UKCRC Statisticians Meeting Feedback

Details: 

Members from OCTRU attended this biannual event on the 22 April hosted by the Pragmatic Clinical Trials Unit (PCTU) in London.

The PCTU have carried out complex intervention trials with complex designs including early feasibility and pilot studies leading to more valuable trial designs. One key highlight was the mention of the “simsam” sample size add-on to STATA which can be used to create sample size for complex designs using simulation, developed by Richard Hooper at QMUL: http://webspace.qmul.ac.uk/rlhooper/simsam/.

Further points to note from the day were:

SAP guideline and checklist.
Discussion was undertaken of the minimum set of items to be included in the Statistical Analysis Plan checklist and guideline to finalise the wording around the items developed following 2 Delphi surveys and a consensus meeting. The final version of the checklist and Explanation and Elaboration document are currently being drafted and should be published later this year.

Validation of Statistical Packages – the experience from the Glasgow Clinical Trials Unit and how IT can support statisticians.
Statistical Programming Validation including version control of statistical programming using a freely downloadable package called SUBVERSION, together with a user interface called TORTOISE. This allows all previous versions to be stored with those actually used for reports to be tagged and unchangeable. The Statistics team are exploring the possibilities of this and will feedback their experiences.

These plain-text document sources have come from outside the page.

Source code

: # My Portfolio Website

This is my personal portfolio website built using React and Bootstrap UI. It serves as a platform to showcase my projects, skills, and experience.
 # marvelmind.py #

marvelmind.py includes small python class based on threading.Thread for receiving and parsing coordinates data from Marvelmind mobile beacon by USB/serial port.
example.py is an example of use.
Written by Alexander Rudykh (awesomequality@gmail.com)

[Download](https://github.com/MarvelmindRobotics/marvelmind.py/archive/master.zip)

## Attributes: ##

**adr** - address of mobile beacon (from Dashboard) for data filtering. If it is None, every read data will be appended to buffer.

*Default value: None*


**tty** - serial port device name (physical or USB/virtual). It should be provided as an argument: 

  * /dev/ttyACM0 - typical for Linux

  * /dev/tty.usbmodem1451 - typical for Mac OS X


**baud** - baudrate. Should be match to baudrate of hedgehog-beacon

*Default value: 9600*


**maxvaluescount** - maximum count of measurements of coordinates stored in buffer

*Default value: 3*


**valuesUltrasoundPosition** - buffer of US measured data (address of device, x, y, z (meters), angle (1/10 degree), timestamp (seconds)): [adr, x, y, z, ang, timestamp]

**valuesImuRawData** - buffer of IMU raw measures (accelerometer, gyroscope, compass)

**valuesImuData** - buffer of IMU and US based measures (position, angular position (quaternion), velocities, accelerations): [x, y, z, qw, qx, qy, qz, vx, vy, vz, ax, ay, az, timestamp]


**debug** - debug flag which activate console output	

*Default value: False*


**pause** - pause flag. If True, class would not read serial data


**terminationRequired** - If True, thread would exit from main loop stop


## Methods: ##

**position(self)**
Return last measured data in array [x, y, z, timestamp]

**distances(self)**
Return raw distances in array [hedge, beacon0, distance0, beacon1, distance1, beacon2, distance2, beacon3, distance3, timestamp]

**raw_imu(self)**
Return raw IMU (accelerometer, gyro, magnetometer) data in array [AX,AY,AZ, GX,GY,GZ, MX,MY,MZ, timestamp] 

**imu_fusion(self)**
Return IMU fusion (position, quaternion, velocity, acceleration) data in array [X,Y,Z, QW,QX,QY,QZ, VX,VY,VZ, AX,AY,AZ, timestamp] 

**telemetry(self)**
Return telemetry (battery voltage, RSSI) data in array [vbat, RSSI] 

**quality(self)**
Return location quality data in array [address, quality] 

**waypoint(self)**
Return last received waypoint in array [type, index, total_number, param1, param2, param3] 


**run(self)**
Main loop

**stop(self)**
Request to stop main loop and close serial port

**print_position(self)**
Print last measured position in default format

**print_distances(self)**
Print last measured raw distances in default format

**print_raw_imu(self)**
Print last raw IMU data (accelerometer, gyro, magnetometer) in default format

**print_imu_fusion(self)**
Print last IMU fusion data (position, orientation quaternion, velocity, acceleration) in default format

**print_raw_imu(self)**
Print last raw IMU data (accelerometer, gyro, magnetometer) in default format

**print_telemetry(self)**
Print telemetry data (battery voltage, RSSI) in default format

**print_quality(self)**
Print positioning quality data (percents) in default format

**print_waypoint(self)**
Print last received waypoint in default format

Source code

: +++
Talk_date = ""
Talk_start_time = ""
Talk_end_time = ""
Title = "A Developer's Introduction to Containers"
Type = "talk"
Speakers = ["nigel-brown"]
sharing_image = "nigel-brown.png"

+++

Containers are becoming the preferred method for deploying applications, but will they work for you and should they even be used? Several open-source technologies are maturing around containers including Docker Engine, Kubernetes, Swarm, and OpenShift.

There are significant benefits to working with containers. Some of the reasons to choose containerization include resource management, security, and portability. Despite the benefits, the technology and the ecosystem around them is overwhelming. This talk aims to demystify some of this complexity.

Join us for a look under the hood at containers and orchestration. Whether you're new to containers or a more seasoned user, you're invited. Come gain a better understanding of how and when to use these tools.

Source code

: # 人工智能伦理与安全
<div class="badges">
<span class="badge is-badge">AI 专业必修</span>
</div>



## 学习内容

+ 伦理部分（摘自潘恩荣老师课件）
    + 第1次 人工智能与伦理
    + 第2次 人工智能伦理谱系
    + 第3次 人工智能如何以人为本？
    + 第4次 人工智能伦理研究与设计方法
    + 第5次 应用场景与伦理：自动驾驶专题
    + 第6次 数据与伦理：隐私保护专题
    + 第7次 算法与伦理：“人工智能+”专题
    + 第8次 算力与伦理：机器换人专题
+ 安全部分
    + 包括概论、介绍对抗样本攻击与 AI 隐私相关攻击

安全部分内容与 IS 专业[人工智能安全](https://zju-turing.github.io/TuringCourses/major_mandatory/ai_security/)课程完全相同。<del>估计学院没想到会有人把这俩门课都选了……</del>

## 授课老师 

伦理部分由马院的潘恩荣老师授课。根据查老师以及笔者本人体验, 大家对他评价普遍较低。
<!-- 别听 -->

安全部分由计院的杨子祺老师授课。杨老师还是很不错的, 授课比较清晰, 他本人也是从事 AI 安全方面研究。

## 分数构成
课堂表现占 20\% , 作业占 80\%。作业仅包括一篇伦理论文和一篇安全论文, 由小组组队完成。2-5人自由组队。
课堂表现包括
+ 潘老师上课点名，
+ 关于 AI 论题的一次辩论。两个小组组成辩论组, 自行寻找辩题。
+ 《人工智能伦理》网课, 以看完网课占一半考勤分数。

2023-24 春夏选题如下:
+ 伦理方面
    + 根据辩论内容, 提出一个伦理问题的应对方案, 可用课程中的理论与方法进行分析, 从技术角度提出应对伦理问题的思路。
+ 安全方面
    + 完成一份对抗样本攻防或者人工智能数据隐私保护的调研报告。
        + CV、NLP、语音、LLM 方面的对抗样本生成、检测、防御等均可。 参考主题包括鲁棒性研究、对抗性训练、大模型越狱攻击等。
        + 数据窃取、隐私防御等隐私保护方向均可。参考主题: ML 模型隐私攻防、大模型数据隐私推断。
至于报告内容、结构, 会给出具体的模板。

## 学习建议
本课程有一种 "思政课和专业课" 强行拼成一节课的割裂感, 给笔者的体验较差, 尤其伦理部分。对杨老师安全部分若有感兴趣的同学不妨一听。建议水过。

Re-randomisation designs - where participants can be randomised into a study more than once.
This could potentially be useful in diseases where there are multiple episodes but it is difficult to recruit, with the potential to shorten the length of trials and therefore save on costs. The sample size in this case would relate to the number of observations rather than the number of participants. This method would only provide unbiased estimates of the treatment effect and correct type-I errors under certain conditions: patients are only eligible for re-randomisation when the follow-up period from the previous randomisation is complete; randomisation for the same patient is performed independently and the treatment effect is constant across randomisations. Analysis, either ‘Unadjusted’ (ignoring patient) or ‘adjusted’ (including patient) is likely to have at least the equivalent power to the standard two-arm parallel group trial under certain conditions, such as no systematic differences between patients who are re-randomised vs those who are not, and no systematic difference between randomisation periods). Research in this area is ongoing, with the first publication likely to be in print soon: Kahan BC, Forbes AF, Dore CJ, Morris TP. A re-randomisation design for clinical trials.

OCTRU will continue to attend these meetings and keep to up to date on the issues highlighted above.